--- Records for the task Enclosed Below ---

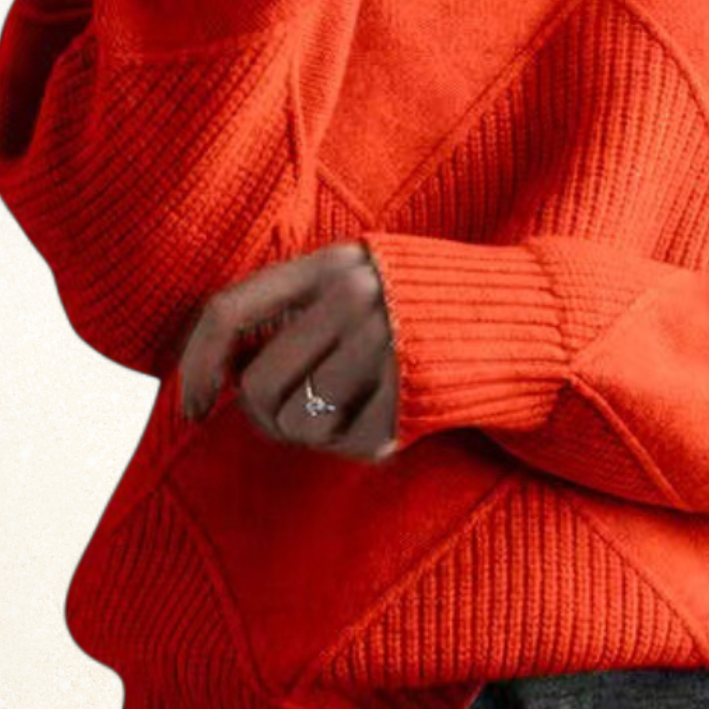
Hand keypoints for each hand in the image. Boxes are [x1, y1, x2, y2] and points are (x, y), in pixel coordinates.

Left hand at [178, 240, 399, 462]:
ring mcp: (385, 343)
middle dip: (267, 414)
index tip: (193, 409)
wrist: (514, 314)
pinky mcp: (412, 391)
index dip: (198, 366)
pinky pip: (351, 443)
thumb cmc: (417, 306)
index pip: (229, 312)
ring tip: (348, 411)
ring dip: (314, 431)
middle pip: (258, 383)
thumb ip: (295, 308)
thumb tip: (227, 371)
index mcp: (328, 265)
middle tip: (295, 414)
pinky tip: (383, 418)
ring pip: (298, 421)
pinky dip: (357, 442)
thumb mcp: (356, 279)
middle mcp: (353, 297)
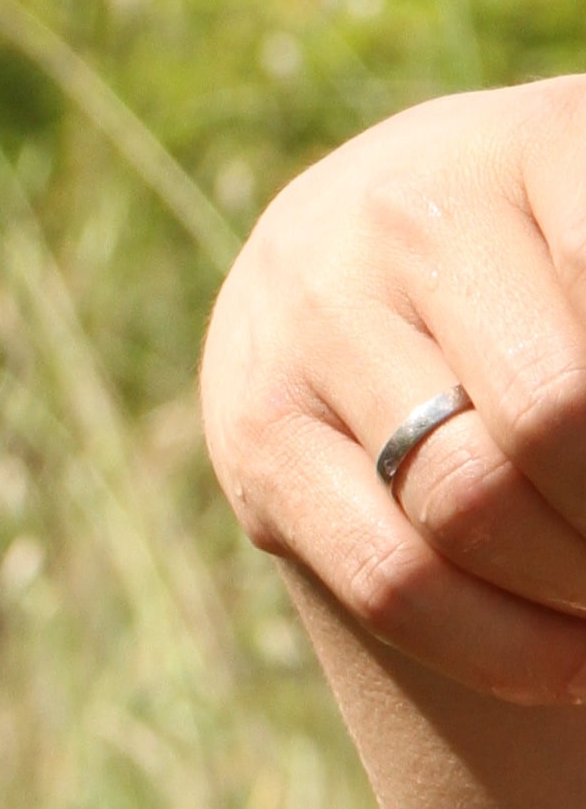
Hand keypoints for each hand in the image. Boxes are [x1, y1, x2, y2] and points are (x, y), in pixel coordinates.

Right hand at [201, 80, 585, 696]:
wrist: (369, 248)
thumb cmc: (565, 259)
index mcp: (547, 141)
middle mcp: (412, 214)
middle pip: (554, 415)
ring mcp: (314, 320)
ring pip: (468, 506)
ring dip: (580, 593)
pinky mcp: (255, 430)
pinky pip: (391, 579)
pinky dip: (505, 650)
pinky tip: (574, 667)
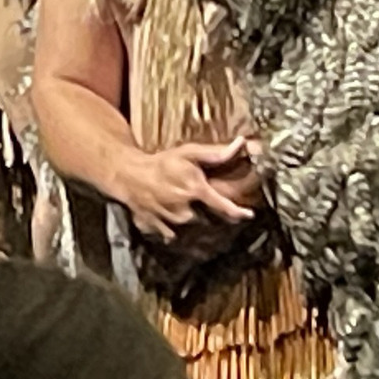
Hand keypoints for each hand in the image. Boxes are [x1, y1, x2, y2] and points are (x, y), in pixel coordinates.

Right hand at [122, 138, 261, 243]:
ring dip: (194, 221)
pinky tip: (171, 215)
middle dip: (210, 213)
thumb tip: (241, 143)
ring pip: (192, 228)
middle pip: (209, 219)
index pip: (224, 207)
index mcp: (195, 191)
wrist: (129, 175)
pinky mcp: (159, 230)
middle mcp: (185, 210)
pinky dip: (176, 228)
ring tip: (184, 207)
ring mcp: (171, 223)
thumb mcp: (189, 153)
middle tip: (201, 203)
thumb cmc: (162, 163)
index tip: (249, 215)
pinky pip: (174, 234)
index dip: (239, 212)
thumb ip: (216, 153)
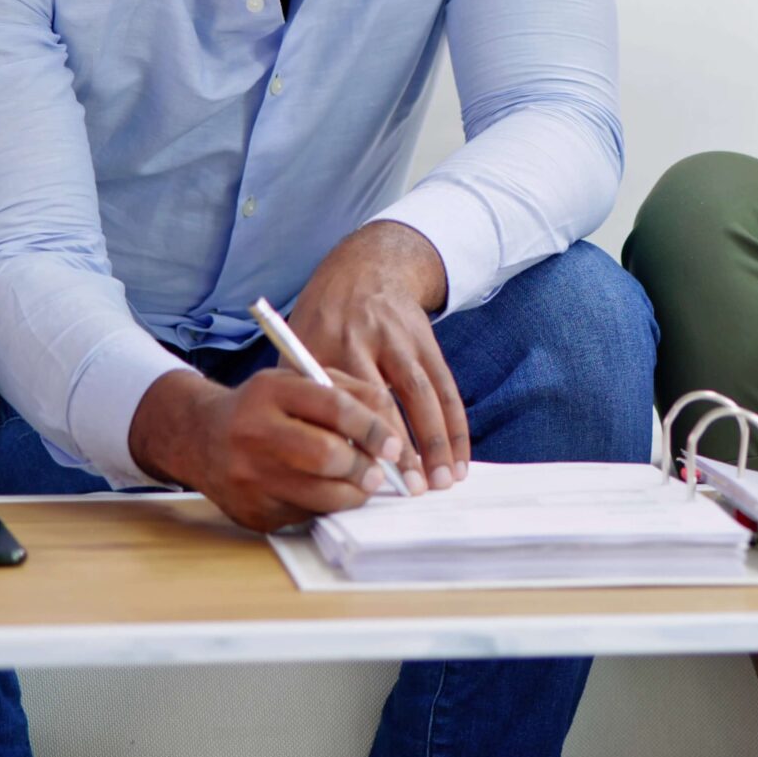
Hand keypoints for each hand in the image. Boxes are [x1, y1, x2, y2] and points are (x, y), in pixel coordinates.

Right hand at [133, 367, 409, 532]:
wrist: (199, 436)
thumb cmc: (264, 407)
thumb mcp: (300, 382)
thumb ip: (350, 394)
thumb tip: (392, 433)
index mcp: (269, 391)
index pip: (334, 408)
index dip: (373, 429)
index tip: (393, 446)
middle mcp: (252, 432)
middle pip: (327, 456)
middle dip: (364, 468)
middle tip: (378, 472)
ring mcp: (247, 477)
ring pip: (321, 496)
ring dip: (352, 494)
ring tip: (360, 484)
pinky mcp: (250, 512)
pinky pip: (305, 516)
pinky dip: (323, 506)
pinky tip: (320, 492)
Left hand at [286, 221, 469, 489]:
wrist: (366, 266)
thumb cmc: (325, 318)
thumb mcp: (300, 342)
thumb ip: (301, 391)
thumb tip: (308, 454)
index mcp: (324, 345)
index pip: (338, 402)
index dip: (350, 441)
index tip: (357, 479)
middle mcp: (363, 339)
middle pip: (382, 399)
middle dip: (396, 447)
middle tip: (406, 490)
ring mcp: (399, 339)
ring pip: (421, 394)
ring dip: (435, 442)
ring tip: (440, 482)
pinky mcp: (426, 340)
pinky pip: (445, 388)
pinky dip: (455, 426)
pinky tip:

--- End of Enclosed Records for the task ---

> **Exercise requirements**: All lines from the one containing "wrist: (129, 175)" to the end of the entries should appear in the output exactly as written, with no pictures.

> **Answer section**:
wrist: (129, 175)
pinky mcp: (159, 230)
middle mcp: (185, 210)
pinky dip: (176, 228)
ring tip: (184, 207)
ring mcp: (171, 223)
thumb mcp: (189, 153)
middle tip: (201, 203)
thumb cmc: (162, 163)
index tip: (249, 215)
pinky pip: (174, 234)
index dip: (239, 212)
thumb ip: (216, 153)
Hand keypoints for each hand in the image. Boxes are [x1, y1, x2, y2] and points are (x, y), in pixel coordinates.

Right hand at [133, 367, 409, 532]:
wrist: (199, 436)
thumb cmc: (264, 407)
thumb mcp: (300, 382)
thumb ip: (350, 394)
thumb tip: (392, 433)
index mcp: (269, 391)
index pip: (334, 408)
index dip: (373, 429)
index tip: (393, 446)
middle mcp: (252, 432)
middle pip: (327, 456)
middle dip: (364, 468)
middle tip: (378, 472)
ring mcp: (247, 477)
ring pip: (321, 496)
ring dip: (352, 494)
ring tip: (360, 484)
pinky mcp: (250, 512)
pinky pip: (305, 516)
pinky dip: (323, 506)
pinky tip: (320, 492)
Left hand at [286, 221, 469, 489]:
wrist: (366, 266)
thumb cmc: (325, 318)
thumb mcp: (300, 342)
thumb ip: (301, 391)
thumb tip: (308, 454)
index mcp: (324, 345)
index pip: (338, 402)
index dip: (350, 441)
index tip: (357, 479)
middle mcp: (363, 339)
middle pip: (382, 399)
middle dip: (396, 447)
middle tip: (406, 490)
ring mcp: (399, 339)
ring pip: (421, 394)
ring dip: (435, 442)
ring tip: (440, 482)
pinky mcp: (426, 340)
pinky pip: (445, 388)
pinky dip: (455, 426)
pinky tip:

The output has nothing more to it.